ANTHRACODE

concepts

A file is the smallest unit of memory.

Anthracode's memory is a directory of markdown files. The agent reads them at session start, decides which are relevant, and writes new ones as it learns. You can hand-edit any of them.

Why files, not vectors

Vector stores are good at fuzzy recall but bad at one thing humans need: knowing what the agent thinks it knows. A markdown directory is legible, diffable, and version-controllable. If a memory is wrong, you delete the file.

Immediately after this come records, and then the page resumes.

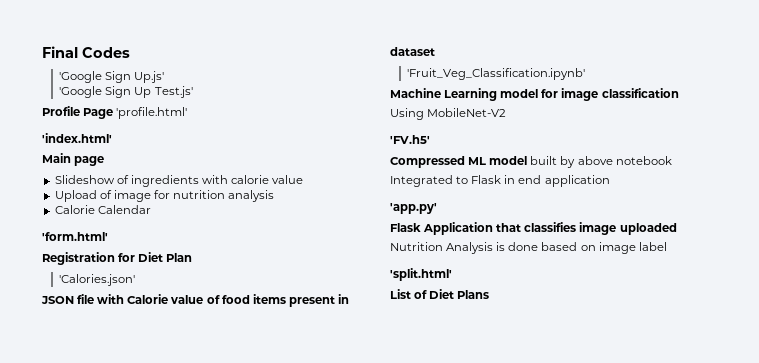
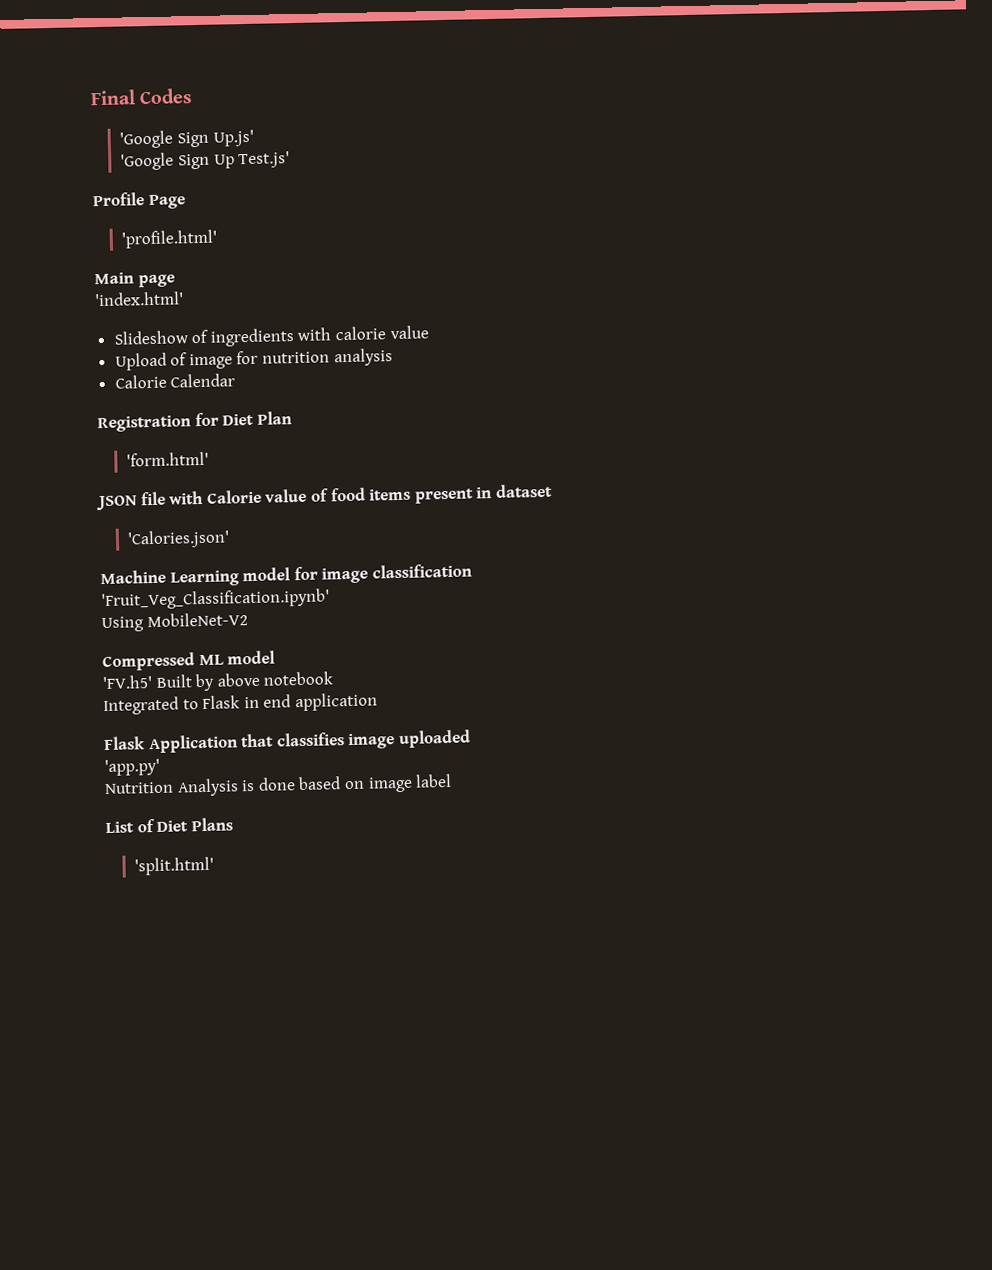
(114, 113) none -> (186, 202) //
[42,133,112,143] // 'index.html' -> (219, 239) none
(105, 161) none -> [94,291,184,307] // 'index.html'
[42,232,108,241] // 'form.html' -> (236, 380) none
[59,274,136,286] 'Calories.json' -> [126,451,210,467] 'form.html'
[407,68,586,80] 'Fruit_Veg_Classification.ipynb' -> [127,529,231,549] 'Calories.json'
(679, 93) none -> [101,588,330,611] // 'Fruit_Veg_Classification.ipynb'
[390,135,430,144] // 'FV.h5' -> (248, 620) none
[530,156,558,165] built -> [102,674,193,690] // 'FV.h5' Built
[390,203,437,214] // 'app.py' -> (378, 702) none
(677, 229) none -> [104,758,160,777] // 'app.py'
[390,268,452,281] // 'split.html' -> (453, 780) none
(490, 294) none -> [134,856,215,876] // 'split.html'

Memory should remain useful when read by a human.

Layout

~/filesystem
.anthracode/memory/ user/ preferences and identity (one file per topic) project/ per-project facts and conventions shared/ team-shared, safe to commit scratch/ volatile working memory, auto-trimmed

What an entry looks like

~/.anthracode/memory/user/style.md
--- type: user tags: [style, preferences] created: 2026-04-12 --- Prefers terse responses. Skips trailing summaries. Pushes back when implementation drifts beyond the requested change.

Lifecycle

  1. Session start. The agent scans memory dirs and selects entries it judges relevant to the current task.
  2. During the session. New entries are written when something is learned that should outlive this run.
  3. On exit. Volatile scratch/ entries are trimmed; everything else stays.

Editing memory by hand

Memory is just markdown. $EDITOR .anthracode/memory/user/style.md works. The agent re-reads on the next turn — there's no cache to bust.

What NOT to put in memory

  • Code, structure, conventions — derivable by reading the project.
  • Git history — git log is authoritative.
  • Secrets — memory is plain files; use OS keychains or env vars.
  • One-off task state — that's what tasks are for.